Felix Senkler: Selbstverständlich sind diese Ängste berechtigt, Gründe hierfür sind u.a. die Struktur der gesetzlichen Rente (Aufbau, demografische Problematik, etc.) sowie auch die mangelnde Bereitschaft sich mit der Thematik ernsthaft auseinander zu setzen. Verbraucherschützer kritisieren bestimmte Produkte pauschal – als Beispiel die Riesterrente, generell Rentenversicherungen – ohne fundierte Kenntnisse zu haben. Wir haben auf dem deutschen Markt etliche Anbieter, gute wie schlechte, teure wie günstige – renditestarke aber vor allem sichere Produkte, die tatsächlich dafür gedacht sind eine lebenslange Rentenzahlung zu gewährleisten. Dazu kommt der mangelnde politische Wille hier gute Rahmenbedingungen zu schaffen. Kurz gesagt, es herrscht viel Unsicherheit – also machen viele lieber nichts als was falsch. Natürlich gibt es auch viele die zu wenig Einkommen haben, keine Perspektive und ohnehin keine Möglichkeit haben die ohnehin niedrigen gesetzlichen Rentenanwartschaften durch private Produkte zu ersetzen, im Niedriglohnsektor gibt es auch kaum eine betriebliche Altersvorsorge. Demnach wird sich das Problem weiter verschärfen… und man darf auch gespannt sein wie die Generation X / Y mit dem Thema umgeht.

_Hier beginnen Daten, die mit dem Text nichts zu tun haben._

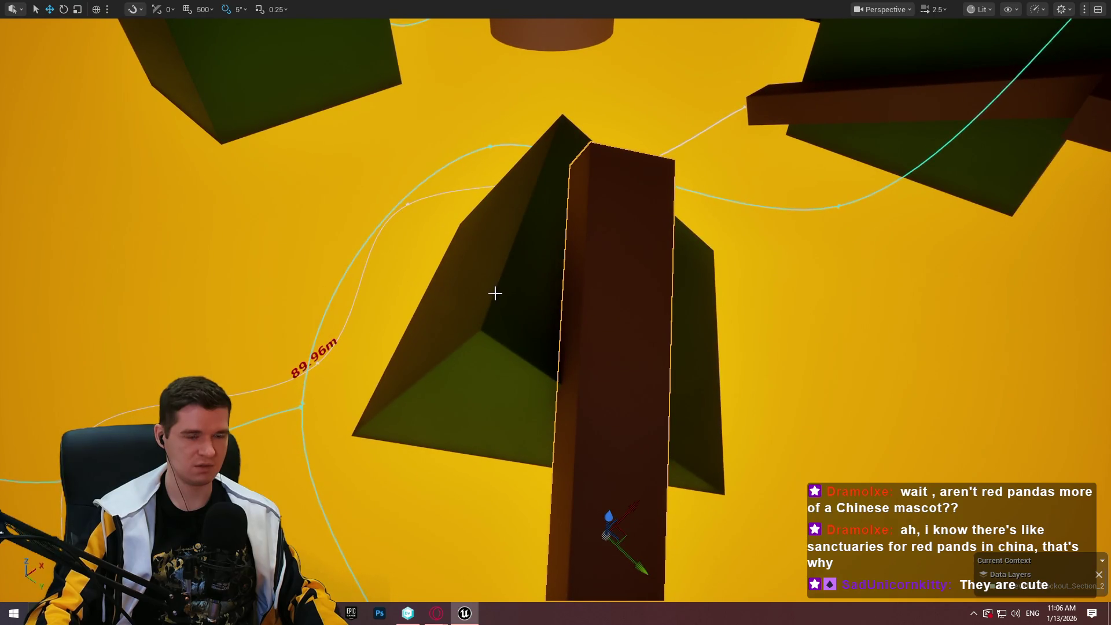
{"action": "mouse_move", "coordinate": [495, 293]}
{"action": "left_mouse_down"}
{"action": "mouse_move", "coordinate": [573, 301]}
{"action": "mouse_move", "coordinate": [543, 300]}
{"action": "left_mouse_up"}
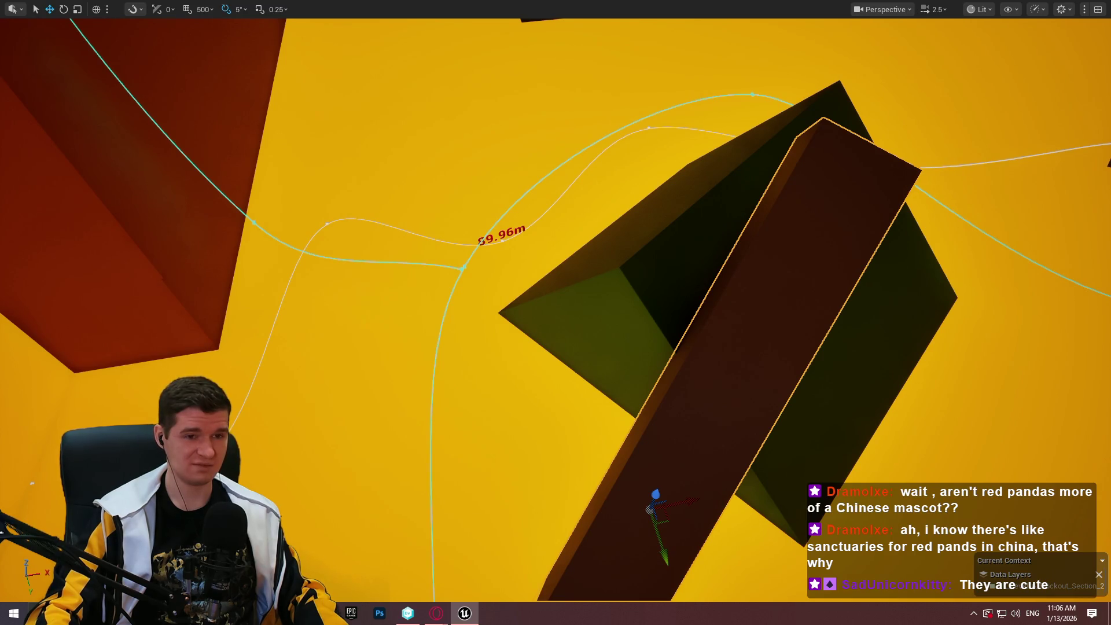
{"action": "mouse_move", "coordinate": [544, 300]}
{"action": "left_mouse_down"}
{"action": "mouse_move", "coordinate": [503, 289]}
{"action": "mouse_move", "coordinate": [535, 297]}
{"action": "mouse_move", "coordinate": [503, 277]}
{"action": "mouse_move", "coordinate": [532, 306]}
{"action": "mouse_move", "coordinate": [770, 185]}
{"action": "left_mouse_up"}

Wirkt sich die Corona-Krise auf die Bereitschaft zur Altersvorsorge aus?

Felix Senkler: Ja, dies wirkt sich aus bei stagnierenden Neu-Anfragen zur Thematik als auch bei Bestandskunden die Beiträge stunden möchten, generell viele Fragen haben oder einfach nicht wissen wie die nächsten Monate weiter gehen. Einige sind sogar gezwungen zu kündigen, und müssten von vorne anfangen – verbunden mit mehr Beitragsaufwand und Einbußen da der Zins niedriger ist heute und weniger Zeit zum Ansparen verbleibt.

Welche staatlich-geförderten Produkte sind empfehlenswert?

Felix Senkler: Es gibt Riesterrente, Rüruprente (oder auch Basisrente) – sowie die betriebliche Altersvorsorge mit unterschiedlichen Möglichkeiten (Direktversicherungen, Pensionskassen, Pensionsfonds, Unterstützungskassen, Rückdeckungsversicherungen). Pauschal ist schwer zu beantworten was zu empfehlen ist, abhängig vom Einkommen und der persönlichen Situation. Die Beiträge zur Basisrente sind z.B. in hohem Maße absetzbar aber das Produkt ist nicht flexibel, ziemlich ähnlich der gesetzlichen Rente. Riester ist ideal für Geringverdiener und Familien mit Kindern aufgrund der Zulagen…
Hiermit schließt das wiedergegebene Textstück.